Торопилась она и сейчас. Снимая с гостя рубашку, она смело смотрела ему в глаза. Но эта выставленная напоказ дерзость, казалось, давалась ей непросто.
– Очень хочется покурить! – сказала она в свое оправдание, толкнув его на кровать.
Покрывало чистое, пахло свежестью стирального кондиционера. И здесь, в спальне, никаких красных фонарей, на спинке стула висел простой бюстгальтер, на трюмо стоял аэрозольный баллончик без крышки, на полу валялась расческа. Торопилась Лиза, собираясь в бар, разделась, бросила бюстгальтер, брызнув на волосы, забыла закрыть лак, уронила расческу.
Бюстгальтер она заметила, смущения не выдала, но, смахнув предмет со спинки стула, вышла из комнаты.
– Я сейчас!
Вернулась она минуты через три, в шелковом халате, как оказалось, на голое тело.
– Или сначала выпьем? – спросила она, загадочно улыбаясь.
– Мне, пожалуйста, двести граммов твоей любви! – сдерживая нетерпение, улыбнулся Крюков.
– Подавать со льдом или с горячим сиропом? – распахнув полы халата, спросила Лиза.
Приметы прошедшего лета еще не сошли с ее роскошного тела, незагорелые места дразнили взгляд и возбуждали фантазии. Высокий бюст, стройные ноги, узкие бедра нерожавшей женщины.

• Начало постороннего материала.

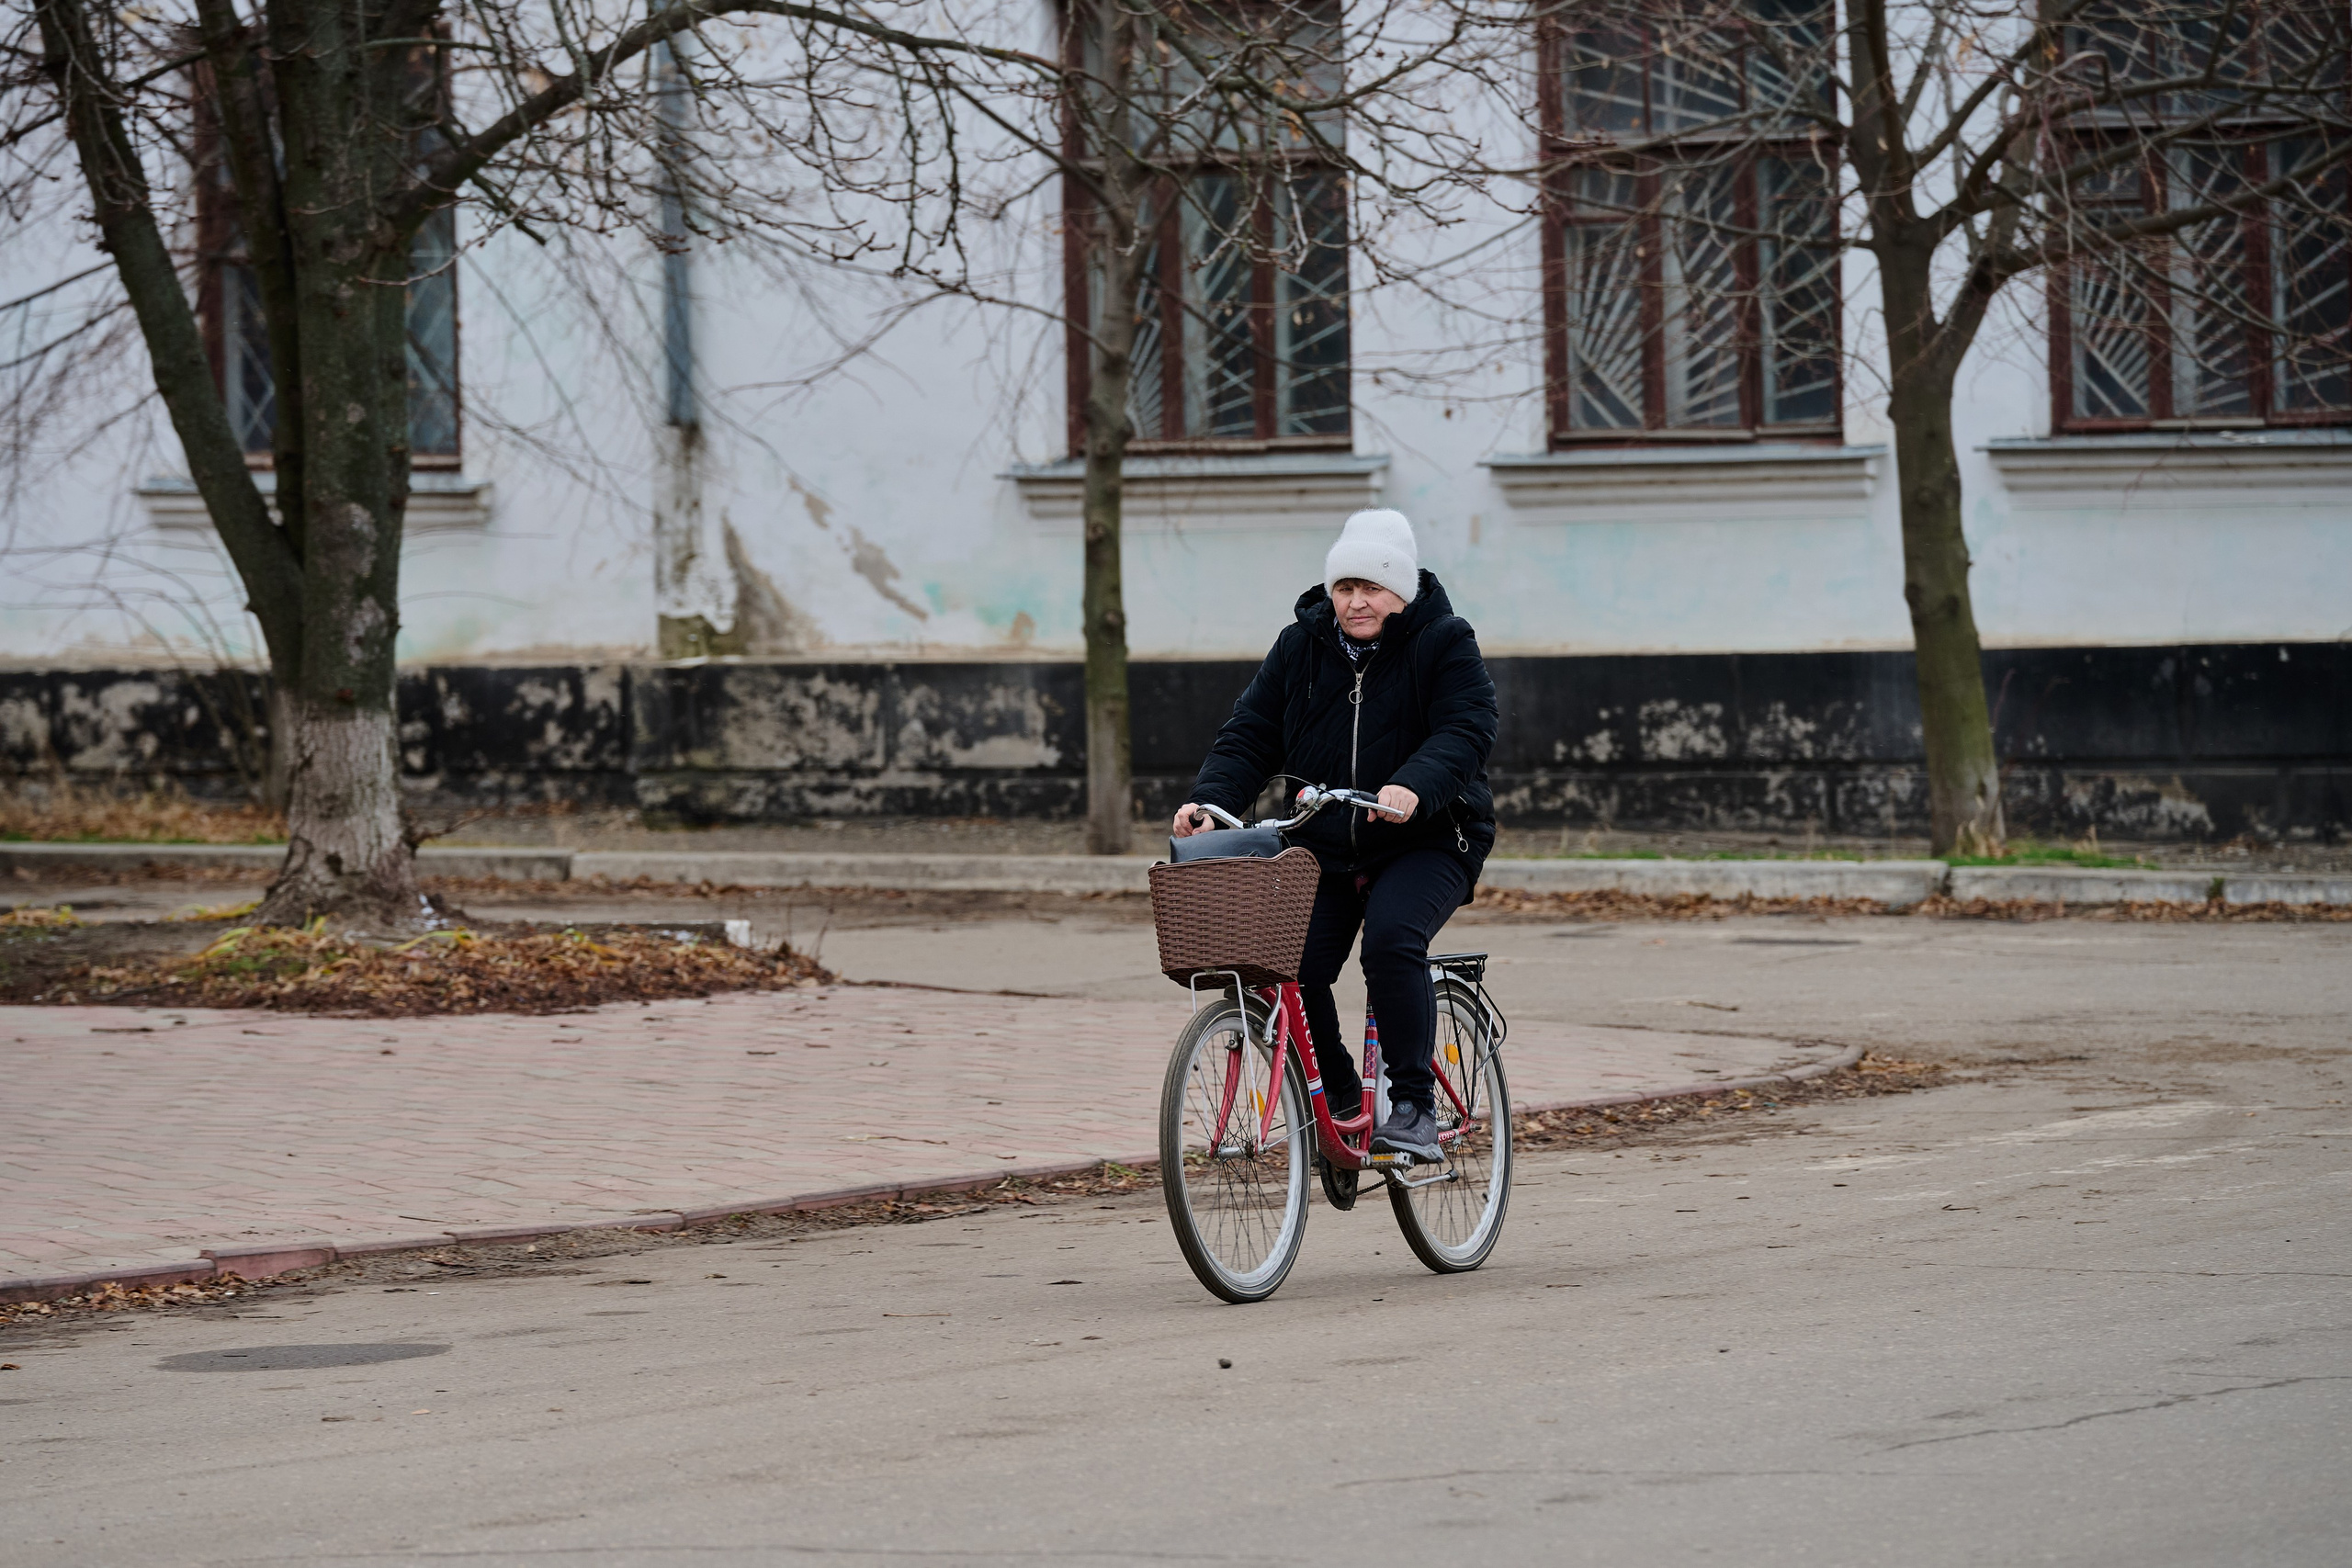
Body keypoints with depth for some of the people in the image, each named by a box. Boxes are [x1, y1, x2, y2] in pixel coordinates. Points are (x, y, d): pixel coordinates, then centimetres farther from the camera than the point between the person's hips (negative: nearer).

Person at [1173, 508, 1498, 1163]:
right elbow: (1251, 735, 4)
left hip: (1426, 844, -4)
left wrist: (1414, 789, -41)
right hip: (1324, 848, 4)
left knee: (1392, 939, -31)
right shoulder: (1301, 647, 5)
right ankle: (1338, 1097, 13)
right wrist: (1212, 800, -16)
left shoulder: (1443, 644, -7)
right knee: (1293, 968, -13)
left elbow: (1466, 730, -21)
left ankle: (1413, 1107, -22)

– Сначала погорячей, – кивнул Крюков.
С таинственной улыбкой Джоконды она забралась на него верхом и, вращательным движением бедер оценив силу его желания, блаженно замурлыкала. И коварно улыбнулась. Раз уж он готов к штыковой атаке, можно обойтись без прелюдий, хотя она и не против немного подразнить его не самыми главными, но очень интересными частями тела. Она бы могла, но уже поздно, Севастьян вошел в нее. И когда он прошел пик блаженства, только тогда вспомнил об Ирине, которой вдруг взял да изменил. Подумал без всякого раскаяния и сожаления.
– Теперь можно и покурить, – пробормотала Лиза, откидываясь на спину.
Если Лиза и курила, то иногда, под настроение, по таким вот удачным пятницам, как сегодня. Табаком от нее не пахло, квартира не прокурена.
– Можно, – кивнул Севастьян.
– И выпить.
– Пропущу!
Лиза показала себя горячей штучкой, Севастьян как будто в баньке побывал, только вместо веничка по спине гуляли ее длинные и, надо сказать, острые ногти. И гуляли больно, спина уже начинала гореть. Впрочем, Севастьян и не думал осуждать женщину. Практиковались же когда-то ритуалы самобичевания – в наказание за грехи. А его наказала Лиза – за грешную тягу к водке. Мог бы надраться в хлам, если бы не она.